Friday, November 24, 2006

sunday morning

Yeah, yeah, I realize it's Friday, but after my last two days I'm definitely feeling a Sunday vibe. I'm not sure if I mentioned this or not - wait, I think I did - but I went out to my car Wednesday night and it wouldn't start. Then I just sort of said, "Screw it," to myself and went back in the house for a couple of days. From there, my Thanksgiving holiday got very exciting!

My original plan for the last couple of days was to clean, clean and clean some more. Organize the heck out of the house and only then indulge myself in reading and knitting and good American tv watching. Here is what I actually did. I sat on my sofa for two days. Literally. I'm not kidding folks, I even slept here. I'm not sure how I'm going to get the indentation of my lovely touche out of the cushion. My sustenance of choice was popcorn and milk - don't ask, I have no answer - and I reached my goal of watching every tivo'd show I've missed for the past month.

Then I called my kids and told them they could stay in CT for an extra day which meant they could go to their cousin's laser tag party. Apparently I'm now mother of the year and yet with them being two states away, I can't receive my thank-you hugs in person.

Data extract -
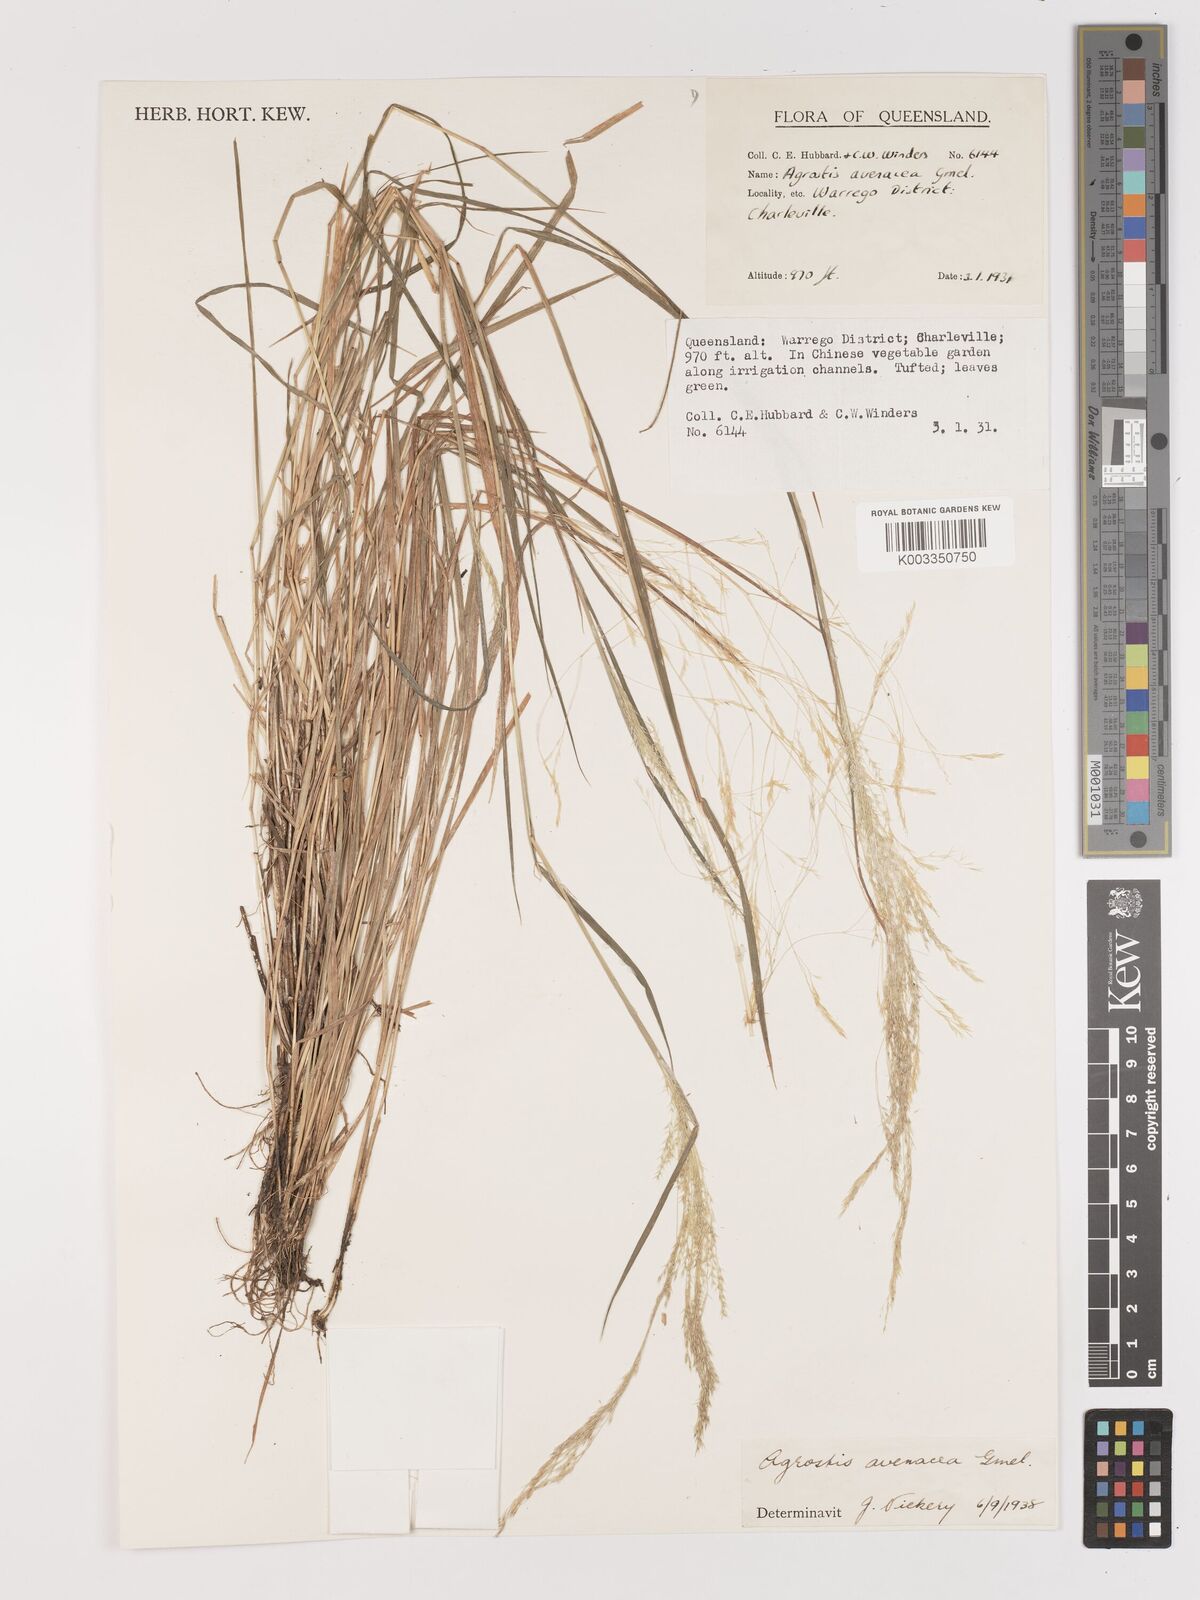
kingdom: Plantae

Problem statement - Can you reproduce the stretch of the blog post from "My original plan" through "hugs in person." word for word? The material after the blog post isn't needed for anything here.

Full response -
My original plan for the last couple of days was to clean, clean and clean some more. Organize the heck out of the house and only then indulge myself in reading and knitting and good American tv watching. Here is what I actually did. I sat on my sofa for two days. Literally. I'm not kidding folks, I even slept here. I'm not sure how I'm going to get the indentation of my lovely touche out of the cushion. My sustenance of choice was popcorn and milk - don't ask, I have no answer - and I reached my goal of watching every tivo'd show I've missed for the past month.

Then I called my kids and told them they could stay in CT for an extra day which meant they could go to their cousin's laser tag party. Apparently I'm now mother of the year and yet with them being two states away, I can't receive my thank-you hugs in person.